1
votes

I am looking for a way to do sql like lead/lag function in Google Dataflow/Beam. In my case if done in sql, it would be something like

lead(balance, 1) over(partition by orderId order by order_Date)

In Beam, we parse the input text file and create a class Client_Orders to hold the data. For simplicity, let's say we orderId, order_Date and balance members in this class. And we create partitions with the orderId by constructing KV in PCollections

PCollection <KV<String, Iterable<Client_Orders>>> mainCollection = pipeline.apply(TextIO.Read.named("Reading input file")
.from(options.getInputFilePath()))
.apply(ParDo.named("Extracting client order terms from file") // to produce Client_Orders object
    .apply('create KV...", GroupByKey.<String, Client_Orders>create());

In Beam, I know we can do windowing, but that requires in general to set a window size in terms of duration Windows.of(Duration.standardDays(n)), but that doesn't seem to help in this case, should I iterate through the PCollection using order_Date ?

1

1 Answers

1
votes

If your data is too large per-key to sort in memory, you will want the Beam "sorter" extension.

I will explain:

In Beam (hence Dataflow) the elements of a PCollection are unordered. This supports the unified programming model whereby the same data yields the same output whether it arrives as a real-time stream or is read from stored files. It also supports isolated failure recovery, provides robustness to network delays, etc.

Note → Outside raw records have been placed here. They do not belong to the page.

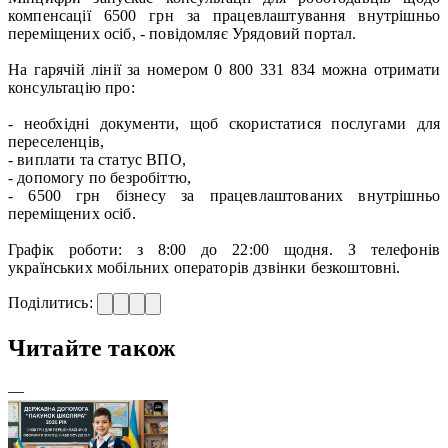
компенсації 6500 грн за працевлаштування внутрішньо
переміщених осіб, - повідомляє Урядовий портал.
На гарячій лінії за номером 0 800 331 834 можна отримати
консультацію про:
- необхідні документи, щоб скористатися послугами для
переселенців,
- виплати та статус ВПО,
- допомогу по безробіттю,
- 6500 грн бізнесу за працевлаштованих внутрішньо
переміщених осіб.
Графік роботи: з 8:00 до 22:00 щодня. З телефонів
українських мобільних операторів дзвінки безкоштовні.
Поділитись:
Читайте також
—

In many years of massive-scale data processing, almost all uses of global order have turned out to be non-useful, in part because anyone who needs scalability finds a different way to achieve their goals). And even if global ordering exists, processing does not occur in order (because it is parallel) so global ordering would be lost almost immediately. So global ordering is not on the roadmap.

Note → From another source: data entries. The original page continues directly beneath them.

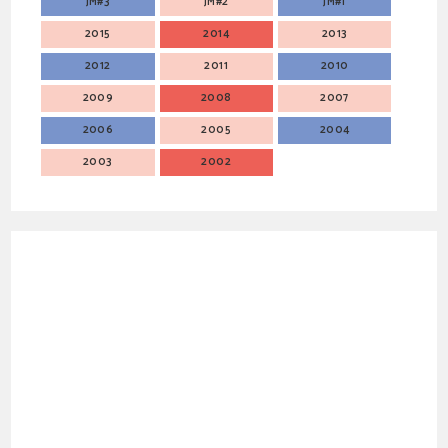
JM#3
JM#2
JM#1
2015
2014
2013
2012
2011
2010
2009
2008
2007
2006
2005
2004
2003
2002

The kind of ordering you need, though, is per key. This is common and useful and often known as "value sorting". When a GroupByKey operation yields the grouped values for a key (an element of type KV<K, Iterable<V>>) there is often a benefit to a user-defined order for the values. Since it is sorting within a single element the order is preserved as the element travels through your pipeline. And it is not necessarily prohibitively expensive to sort the values - often the very same operation that groups by key can be leveraged to also sort the values as they are being grouped. This is on the Beam roadmap, but not yet part of the Beam model.

So, for now, there is the above Java-based extension that can sort the values for you.